In the coming year, the CDP will expand a new program, a one-day workshop designed for college and university counseling centers. The first half of the daylong program briefs employees who might typically interact with service members and veterans, such as career development staff, on some of the key challenges faced by this population, while the second half orients mental health providers on the effects of combat and deployment stress.
Bringing technology to the front lines
Julia Hoffman, PsyD, is using technology to address two major challenges among service members: the continuing stigma associated with mental health treatment, and geographic distance from treatment facilities, particularly for those who served in National Guard and Reserve units.
As a psychologist with the National Center for Telehealth and Technology, Hoffman develops content for www.afterdeployment.org, the DCoE website where service members, veterans and their families can get information on ways to build resilience and address psychological problems.
The site averages about 4,000 hits a month. Last year, Hoffman helped develop the content for two smart phone apps: a mood tracker and a deep breathing app. The idea is to give veterans and service members convenient access to psychological help.
These tools are “always accessible and they can be used in the natural environment of the user,” Hoffman says.

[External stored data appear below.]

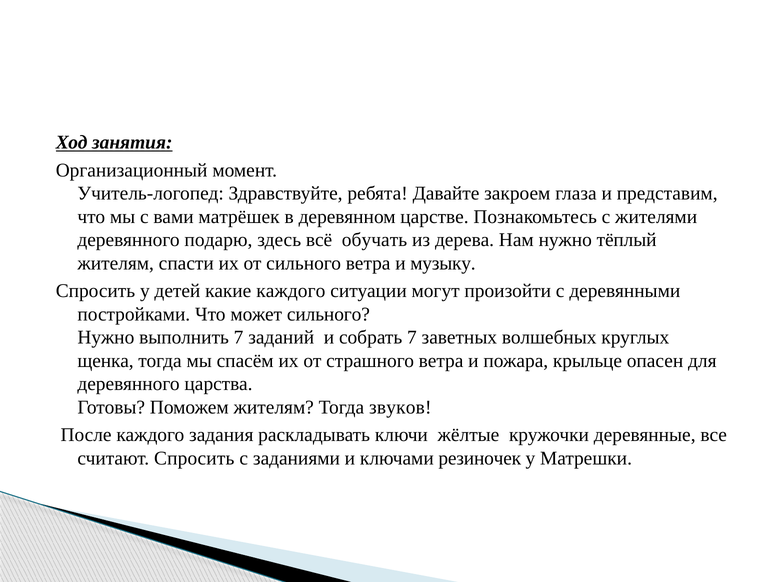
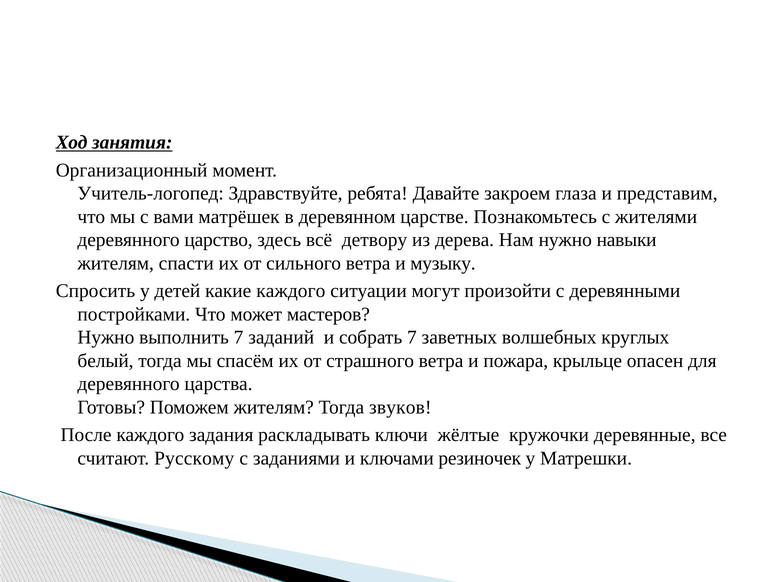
подарю: подарю -> царство
обучать: обучать -> детвору
тёплый: тёплый -> навыки
может сильного: сильного -> мастеров
щенка: щенка -> белый
считают Спросить: Спросить -> Русскому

The mood tracker app is designed to help people monitor their moods, and the deep breathing app is meant to help reduce stress, anger and anxiety with a time-proven relaxation technique. The deep breathing app uses images and auditory commands to guide users through an exercise to slow down and deepen their breathing, Hoffman says.
“The overall goal is to gain control over the physical and psychological responses to stress,” she says.
These days, Hoffman is helping to build a suite of apps called the Virtual Handheld Clinic, which is slated to be released gradually for use over the next two years. The suite may include, for example, an app that would enable patients going through prolonged-exposure therapy to do out-of-session therapeutic exercises. Another app could help a mental health provider assess whether he or she is experiencing compassion fatigue and burnout.
“For those who aren’t in care, it provides an opportunity to have a sort of digital crutch that can actually give you feedback and provide you with things to try that you might not have tried otherwise,” she says.